**Text segment**

Family Law deals with Relationship Problems

On the whole divorce proceedings, and their financial and parenting consequences, rarely present legal arguments. Instead they present problems mainly stemming from poor communication, and they are fuelled by emotional upset, a financial fear of the future and ignorance of the framework of the law. Most are simply not about the law.

Inevitably there are situations when there may be little choice but to engage the court process, such as in jurisdictional disputes. And there will always be those who need the protection for themselves, their property or children that only a court can provide. And then there are inevitably some going through divorce who, even with the best support available, are cognitively unable to make decisions for themselves, and so must hand the responsibility over to a judge. Even collectively, though, these are a small minority of cases and do not justify the numbers dealt with by processes other than collaboration or mediation.

We know from our experiences that collaboration and mediation lead to better client outcomes. Surely it must be wrong then for family solicitors to rely so heavily on correspondence. So why are the old ways still so popular?

Family

So why rely on the adversarial process?

Because it is what is taught before full qualification. This makes it familiar, safe for the professionals and there’s always a judge to fall back on if things don’t settle.

Because collaborating is hard work. It takes more effort and requires good working relationships between family solicitors who have otherwise been trying to get the better of each other.

Because solicitors have more control over the process and the timing of its ending, whereas in mediation and collaboration the clients are in completely control of both.

Because working collaboratively or referring clients to mediation requires family solicitors to know themselves more fully and to step out of the way of their own egos.

Because referring work to a mediator might be good for the client, but it kills our ability to reach our billable hours targets.

Because working adversarially is slower and less effective. Which means it takes more hours of toil and so is financially more rewarding.

Conclusion

If the family law industry really wants to put clients first – and let’s not forget that many clients are in a pretty distressed state when they seek help – separation and divorce matters should be: automatically referred to mediation or collaboration; or, at the very least, addressed through phone (a piece of equipment which has been around, in the UK since Victorian times) or – hold onto your hats, because here’s a really crazy idea – Skype video.

Divorce should never be a war of attrition that continues until one or both of the parties are worn down emotionally or financially. Instead, working to a tried and tested interest-based process should be the default approach: agree the agenda; agree, identify and share any necessary data; ask questions about and understand the data; define any problem; develop options; redefine positions to interests; and negotiate to achieve a resolution. It’s as simple as that.

While physicians take the Hippocratic Oath (“do no harm”) to uphold medical standards, what would be the effect if family solicitors committed to an equivalent standard in dealing with relationship breakdown?

Stephen Anderson had been practising as solicitor for 15 years before deciding in 2009 that he could no longer be a part of a system that turns problems into disputes and disputes into long drawn-out, expensive and damaging battles between lawyers. That’s when he retrained as a family mediator. He now practices only as a mediator (with training in family, civil & commercial, workplace, elder and community). He is also a mediation child consultant, mediation information &assessment  meeting (MIAM) provider, a professional supervisor of other mediators and a peer (youth) mediation installation trainer. Since 2016 he has been a director of the College of Mediators. He attends and speaks regularly on the UK, European and North American conference circuit and is widely known for his work in establishing online mediation as a legitimate way to work. He has helped write the online mediation standards for the Family Mediation Council. Stephen is the co-founder of Start Mediation, amediation practice in Ipswich, Suffolk.

**Instructions to follow**
In the text on family law and relationship problems, whose online mediation standards did Stephen Anderson help write?

**Supplied information**
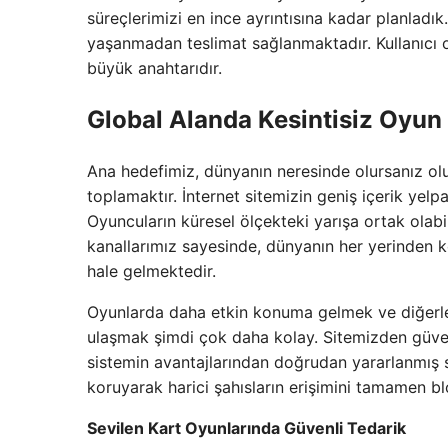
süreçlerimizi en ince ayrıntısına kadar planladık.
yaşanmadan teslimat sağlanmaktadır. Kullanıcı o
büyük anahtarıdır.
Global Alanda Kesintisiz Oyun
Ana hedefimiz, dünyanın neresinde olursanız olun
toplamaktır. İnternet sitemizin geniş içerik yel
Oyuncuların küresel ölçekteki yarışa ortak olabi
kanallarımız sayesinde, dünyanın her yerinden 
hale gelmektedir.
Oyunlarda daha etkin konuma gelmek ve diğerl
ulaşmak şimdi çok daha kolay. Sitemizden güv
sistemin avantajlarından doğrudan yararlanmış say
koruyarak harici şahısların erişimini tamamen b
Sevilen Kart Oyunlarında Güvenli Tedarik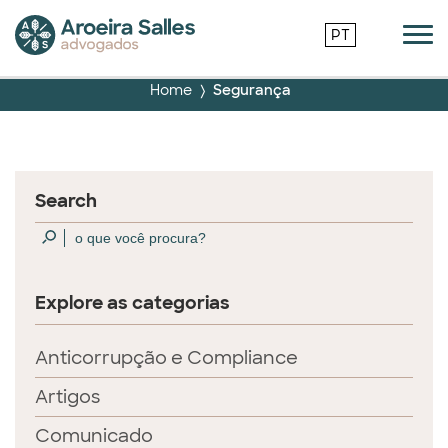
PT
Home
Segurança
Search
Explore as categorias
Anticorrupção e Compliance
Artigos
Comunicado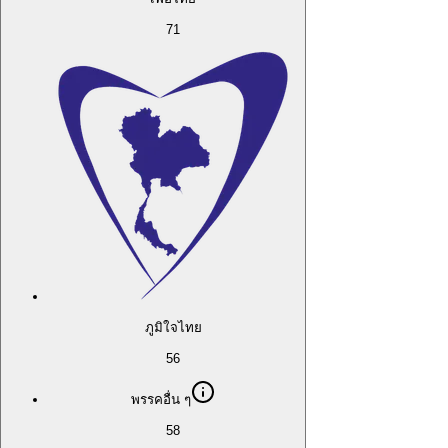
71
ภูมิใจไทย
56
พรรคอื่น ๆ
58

**Solution to this problem**
The Family Mediation Council's.